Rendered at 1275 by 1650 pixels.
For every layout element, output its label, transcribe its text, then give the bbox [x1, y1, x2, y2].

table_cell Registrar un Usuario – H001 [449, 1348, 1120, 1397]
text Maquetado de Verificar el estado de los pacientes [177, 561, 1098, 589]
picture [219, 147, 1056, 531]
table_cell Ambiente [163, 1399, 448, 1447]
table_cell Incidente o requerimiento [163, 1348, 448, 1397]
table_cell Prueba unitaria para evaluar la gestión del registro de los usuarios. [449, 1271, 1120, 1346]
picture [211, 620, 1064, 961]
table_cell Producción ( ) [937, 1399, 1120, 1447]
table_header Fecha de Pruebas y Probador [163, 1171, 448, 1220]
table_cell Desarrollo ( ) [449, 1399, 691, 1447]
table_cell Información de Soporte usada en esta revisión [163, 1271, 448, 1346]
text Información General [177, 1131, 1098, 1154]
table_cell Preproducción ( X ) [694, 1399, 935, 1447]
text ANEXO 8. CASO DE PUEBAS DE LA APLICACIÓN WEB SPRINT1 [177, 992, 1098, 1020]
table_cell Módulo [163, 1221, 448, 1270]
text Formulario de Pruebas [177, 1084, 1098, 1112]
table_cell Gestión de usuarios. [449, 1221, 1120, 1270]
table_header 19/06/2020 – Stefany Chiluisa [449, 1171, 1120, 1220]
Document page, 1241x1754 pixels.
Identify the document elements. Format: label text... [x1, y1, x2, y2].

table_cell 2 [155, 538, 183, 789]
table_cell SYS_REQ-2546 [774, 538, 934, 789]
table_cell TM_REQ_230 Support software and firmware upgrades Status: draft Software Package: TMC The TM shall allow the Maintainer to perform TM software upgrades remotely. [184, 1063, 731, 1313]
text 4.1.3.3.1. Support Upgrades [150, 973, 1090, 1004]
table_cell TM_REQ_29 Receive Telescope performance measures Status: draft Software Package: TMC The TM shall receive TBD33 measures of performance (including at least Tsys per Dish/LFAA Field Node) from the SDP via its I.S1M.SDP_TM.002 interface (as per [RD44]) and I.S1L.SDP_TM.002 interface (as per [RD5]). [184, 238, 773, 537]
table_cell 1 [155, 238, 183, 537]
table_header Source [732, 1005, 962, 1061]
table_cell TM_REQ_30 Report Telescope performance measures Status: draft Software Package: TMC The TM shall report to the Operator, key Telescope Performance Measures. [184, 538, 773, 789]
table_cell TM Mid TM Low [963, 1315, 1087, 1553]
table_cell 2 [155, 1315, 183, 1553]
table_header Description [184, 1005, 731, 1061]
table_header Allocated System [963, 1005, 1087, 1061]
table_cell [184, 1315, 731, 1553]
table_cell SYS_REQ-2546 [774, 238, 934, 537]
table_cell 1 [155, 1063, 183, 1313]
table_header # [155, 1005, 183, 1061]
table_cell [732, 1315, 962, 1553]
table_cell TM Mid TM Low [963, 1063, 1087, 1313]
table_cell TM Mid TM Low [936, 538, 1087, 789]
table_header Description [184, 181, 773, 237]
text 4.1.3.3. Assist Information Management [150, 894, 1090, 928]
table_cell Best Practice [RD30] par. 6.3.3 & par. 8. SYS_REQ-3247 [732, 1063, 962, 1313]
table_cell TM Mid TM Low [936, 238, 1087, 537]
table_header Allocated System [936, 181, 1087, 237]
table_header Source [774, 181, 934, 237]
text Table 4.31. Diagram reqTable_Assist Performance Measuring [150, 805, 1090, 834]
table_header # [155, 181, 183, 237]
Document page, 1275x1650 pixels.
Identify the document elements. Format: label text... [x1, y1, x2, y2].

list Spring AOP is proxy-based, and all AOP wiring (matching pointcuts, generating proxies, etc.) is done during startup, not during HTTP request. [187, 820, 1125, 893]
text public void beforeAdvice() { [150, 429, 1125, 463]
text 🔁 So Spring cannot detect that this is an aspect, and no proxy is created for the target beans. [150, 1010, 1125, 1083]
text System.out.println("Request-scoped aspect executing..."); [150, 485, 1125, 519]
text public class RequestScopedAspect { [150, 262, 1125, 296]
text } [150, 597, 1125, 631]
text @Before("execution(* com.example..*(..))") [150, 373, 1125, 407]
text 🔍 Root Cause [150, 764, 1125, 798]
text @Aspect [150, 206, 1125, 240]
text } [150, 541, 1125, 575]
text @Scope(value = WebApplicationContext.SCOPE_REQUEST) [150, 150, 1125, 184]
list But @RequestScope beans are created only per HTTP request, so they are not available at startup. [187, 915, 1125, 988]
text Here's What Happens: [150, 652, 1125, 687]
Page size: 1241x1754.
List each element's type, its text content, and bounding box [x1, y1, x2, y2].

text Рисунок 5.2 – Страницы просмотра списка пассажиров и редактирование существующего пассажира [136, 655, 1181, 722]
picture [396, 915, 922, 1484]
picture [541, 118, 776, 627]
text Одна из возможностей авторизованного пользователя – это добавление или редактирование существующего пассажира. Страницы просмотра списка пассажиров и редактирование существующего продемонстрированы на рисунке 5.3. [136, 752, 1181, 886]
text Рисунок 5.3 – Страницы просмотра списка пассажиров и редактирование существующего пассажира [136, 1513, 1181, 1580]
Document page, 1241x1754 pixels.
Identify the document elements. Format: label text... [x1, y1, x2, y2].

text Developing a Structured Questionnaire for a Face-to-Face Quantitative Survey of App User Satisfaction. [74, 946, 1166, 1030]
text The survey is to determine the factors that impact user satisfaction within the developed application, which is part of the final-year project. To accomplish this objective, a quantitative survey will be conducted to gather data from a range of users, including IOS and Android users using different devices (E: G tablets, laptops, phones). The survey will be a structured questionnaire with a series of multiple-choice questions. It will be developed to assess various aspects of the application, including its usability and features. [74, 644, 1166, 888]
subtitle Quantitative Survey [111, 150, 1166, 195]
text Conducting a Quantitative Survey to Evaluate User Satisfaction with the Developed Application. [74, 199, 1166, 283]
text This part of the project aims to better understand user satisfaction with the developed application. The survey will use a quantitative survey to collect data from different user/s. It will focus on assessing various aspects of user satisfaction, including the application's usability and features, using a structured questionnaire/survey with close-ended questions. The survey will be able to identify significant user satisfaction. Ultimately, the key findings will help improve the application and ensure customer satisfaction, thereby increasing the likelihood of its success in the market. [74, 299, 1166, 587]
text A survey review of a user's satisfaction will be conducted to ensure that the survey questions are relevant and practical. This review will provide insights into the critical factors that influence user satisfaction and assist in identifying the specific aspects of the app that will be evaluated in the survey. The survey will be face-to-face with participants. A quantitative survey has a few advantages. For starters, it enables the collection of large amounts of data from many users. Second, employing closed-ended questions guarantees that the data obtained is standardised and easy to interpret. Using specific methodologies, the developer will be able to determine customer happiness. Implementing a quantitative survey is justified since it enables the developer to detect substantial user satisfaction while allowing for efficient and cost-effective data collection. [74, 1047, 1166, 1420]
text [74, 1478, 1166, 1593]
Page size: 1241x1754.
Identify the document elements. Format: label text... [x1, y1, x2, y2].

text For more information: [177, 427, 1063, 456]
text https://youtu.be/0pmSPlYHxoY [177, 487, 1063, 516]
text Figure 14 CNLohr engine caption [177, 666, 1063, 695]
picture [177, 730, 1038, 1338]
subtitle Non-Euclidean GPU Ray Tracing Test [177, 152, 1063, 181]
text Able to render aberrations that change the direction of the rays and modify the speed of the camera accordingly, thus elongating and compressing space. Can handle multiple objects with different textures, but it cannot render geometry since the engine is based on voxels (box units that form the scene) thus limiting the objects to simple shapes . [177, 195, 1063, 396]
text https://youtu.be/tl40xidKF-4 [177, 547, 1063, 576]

☆ ☆ ☆ ☆ ☆ ☆ ☆

Requirement:
Repeat this material verbatim.

Answer section:
Rendered at 1275 by 1650 pixels.
For every layout element, output its label, transcribe its text, then give the bbox [x1, y1, x2, y2].

table_cell Registrar un Usuario – H001 [449, 1348, 1120, 1397]
text Maquetado de Verificar el estado de los pacientes [177, 561, 1098, 589]
picture [219, 147, 1056, 531]
table_cell Ambiente [163, 1399, 448, 1447]
table_cell Incidente o requerimiento [163, 1348, 448, 1397]
table_cell Prueba unitaria para evaluar la gestión del registro de los usuarios. [449, 1271, 1120, 1346]
picture [211, 620, 1064, 961]
table_cell Producción ( ) [937, 1399, 1120, 1447]
table_header Fecha de Pruebas y Probador [163, 1171, 448, 1220]
table_cell Desarrollo ( ) [449, 1399, 691, 1447]
table_cell Información de Soporte usada en esta revisión [163, 1271, 448, 1346]
text Información General [177, 1131, 1098, 1154]
table_cell Preproducción ( X ) [694, 1399, 935, 1447]
text ANEXO 8. CASO DE PUEBAS DE LA APLICACIÓN WEB SPRINT1 [177, 992, 1098, 1020]
table_cell Módulo [163, 1221, 448, 1270]
text Formulario de Pruebas [177, 1084, 1098, 1112]
table_cell Gestión de usuarios. [449, 1221, 1120, 1270]
table_header 19/06/2020 – Stefany Chiluisa [449, 1171, 1120, 1220]
Document page, 1241x1754 pixels.
Identify the document elements. Format: label text... [x1, y1, x2, y2].

table_cell 2 [155, 538, 183, 789]
table_cell SYS_REQ-2546 [774, 538, 934, 789]
table_cell TM_REQ_230 Support software and firmware upgrades Status: draft Software Package: TMC The TM shall allow the Maintainer to perform TM software upgrades remotely. [184, 1063, 731, 1313]
text 4.1.3.3.1. Support Upgrades [150, 973, 1090, 1004]
table_cell TM_REQ_29 Receive Telescope performance measures Status: draft Software Package: TMC The TM shall receive TBD33 measures of performance (including at least Tsys per Dish/LFAA Field Node) from the SDP via its I.S1M.SDP_TM.002 interface (as per [RD44]) and I.S1L.SDP_TM.002 interface (as per [RD5]). [184, 238, 773, 537]
table_cell 1 [155, 238, 183, 537]
table_header Source [732, 1005, 962, 1061]
table_cell TM_REQ_30 Report Telescope performance measures Status: draft Software Package: TMC The TM shall report to the Operator, key Telescope Performance Measures. [184, 538, 773, 789]
table_cell TM Mid TM Low [963, 1315, 1087, 1553]
table_cell 2 [155, 1315, 183, 1553]
table_header Description [184, 1005, 731, 1061]
table_header Allocated System [963, 1005, 1087, 1061]
table_cell [184, 1315, 731, 1553]
table_cell SYS_REQ-2546 [774, 238, 934, 537]
table_cell 1 [155, 1063, 183, 1313]
table_header # [155, 1005, 183, 1061]
table_cell [732, 1315, 962, 1553]
table_cell TM Mid TM Low [963, 1063, 1087, 1313]
table_cell TM Mid TM Low [936, 538, 1087, 789]
table_header Description [184, 181, 773, 237]
text 4.1.3.3. Assist Information Management [150, 894, 1090, 928]
table_cell Best Practice [RD30] par. 6.3.3 & par. 8. SYS_REQ-3247 [732, 1063, 962, 1313]
table_cell TM Mid TM Low [936, 238, 1087, 537]
table_header Allocated System [936, 181, 1087, 237]
table_header Source [774, 181, 934, 237]
text Table 4.31. Diagram reqTable_Assist Performance Measuring [150, 805, 1090, 834]
table_header # [155, 181, 183, 237]
Document page, 1275x1650 pixels.
Identify the document elements. Format: label text... [x1, y1, x2, y2].

list Spring AOP is proxy-based, and all AOP wiring (matching pointcuts, generating proxies, etc.) is done during startup, not during HTTP request. [187, 820, 1125, 893]
text public void beforeAdvice() { [150, 429, 1125, 463]
text 🔁 So Spring cannot detect that this is an aspect, and no proxy is created for the target beans. [150, 1010, 1125, 1083]
text System.out.println("Request-scoped aspect executing..."); [150, 485, 1125, 519]
text public class RequestScopedAspect { [150, 262, 1125, 296]
text } [150, 597, 1125, 631]
text @Before("execution(* com.example..*(..))") [150, 373, 1125, 407]
text 🔍 Root Cause [150, 764, 1125, 798]
text @Aspect [150, 206, 1125, 240]
text } [150, 541, 1125, 575]
text @Scope(value = WebApplicationContext.SCOPE_REQUEST) [150, 150, 1125, 184]
list But @RequestScope beans are created only per HTTP request, so they are not available at startup. [187, 915, 1125, 988]
text Here's What Happens: [150, 652, 1125, 687]
Page size: 1241x1754.
List each element's type, its text content, and bounding box [x1, y1, x2, y2].

text Рисунок 5.2 – Страницы просмотра списка пассажиров и редактирование существующего пассажира [136, 655, 1181, 722]
picture [396, 915, 922, 1484]
picture [541, 118, 776, 627]
text Одна из возможностей авторизованного пользователя – это добавление или редактирование существующего пассажира. Страницы просмотра списка пассажиров и редактирование существующего продемонстрированы на рисунке 5.3. [136, 752, 1181, 886]
text Рисунок 5.3 – Страницы просмотра списка пассажиров и редактирование существующего пассажира [136, 1513, 1181, 1580]
Document page, 1241x1754 pixels.
Identify the document elements. Format: label text... [x1, y1, x2, y2].

text Developing a Structured Questionnaire for a Face-to-Face Quantitative Survey of App User Satisfaction. [74, 946, 1166, 1030]
text The survey is to determine the factors that impact user satisfaction within the developed application, which is part of the final-year project. To accomplish this objective, a quantitative survey will be conducted to gather data from a range of users, including IOS and Android users using different devices (E: G tablets, laptops, phones). The survey will be a structured questionnaire with a series of multiple-choice questions. It will be developed to assess various aspects of the application, including its usability and features. [74, 644, 1166, 888]
subtitle Quantitative Survey [111, 150, 1166, 195]
text Conducting a Quantitative Survey to Evaluate User Satisfaction with the Developed Application. [74, 199, 1166, 283]
text This part of the project aims to better understand user satisfaction with the developed application. The survey will use a quantitative survey to collect data from different user/s. It will focus on assessing various aspects of user satisfaction, including the application's usability and features, using a structured questionnaire/survey with close-ended questions. The survey will be able to identify significant user satisfaction. Ultimately, the key findings will help improve the application and ensure customer satisfaction, thereby increasing the likelihood of its success in the market. [74, 299, 1166, 587]
text A survey review of a user's satisfaction will be conducted to ensure that the survey questions are relevant and practical. This review will provide insights into the critical factors that influence user satisfaction and assist in identifying the specific aspects of the app that will be evaluated in the survey. The survey will be face-to-face with participants. A quantitative survey has a few advantages. For starters, it enables the collection of large amounts of data from many users. Second, employing closed-ended questions guarantees that the data obtained is standardised and easy to interpret. Using specific methodologies, the developer will be able to determine customer happiness. Implementing a quantitative survey is justified since it enables the developer to detect substantial user satisfaction while allowing for efficient and cost-effective data collection. [74, 1047, 1166, 1420]
text [74, 1478, 1166, 1593]
Page size: 1241x1754.
Identify the document elements. Format: label text... [x1, y1, x2, y2].

text For more information: [177, 427, 1063, 456]
text https://youtu.be/0pmSPlYHxoY [177, 487, 1063, 516]
text Figure 14 CNLohr engine caption [177, 666, 1063, 695]
picture [177, 730, 1038, 1338]
subtitle Non-Euclidean GPU Ray Tracing Test [177, 152, 1063, 181]
text Able to render aberrations that change the direction of the rays and modify the speed of the camera accordingly, thus elongating and compressing space. Can handle multiple objects with different textures, but it cannot render geometry since the engine is based on voxels (box units that form the scene) thus limiting the objects to simple shapes . [177, 195, 1063, 396]
text https://youtu.be/tl40xidKF-4 [177, 547, 1063, 576]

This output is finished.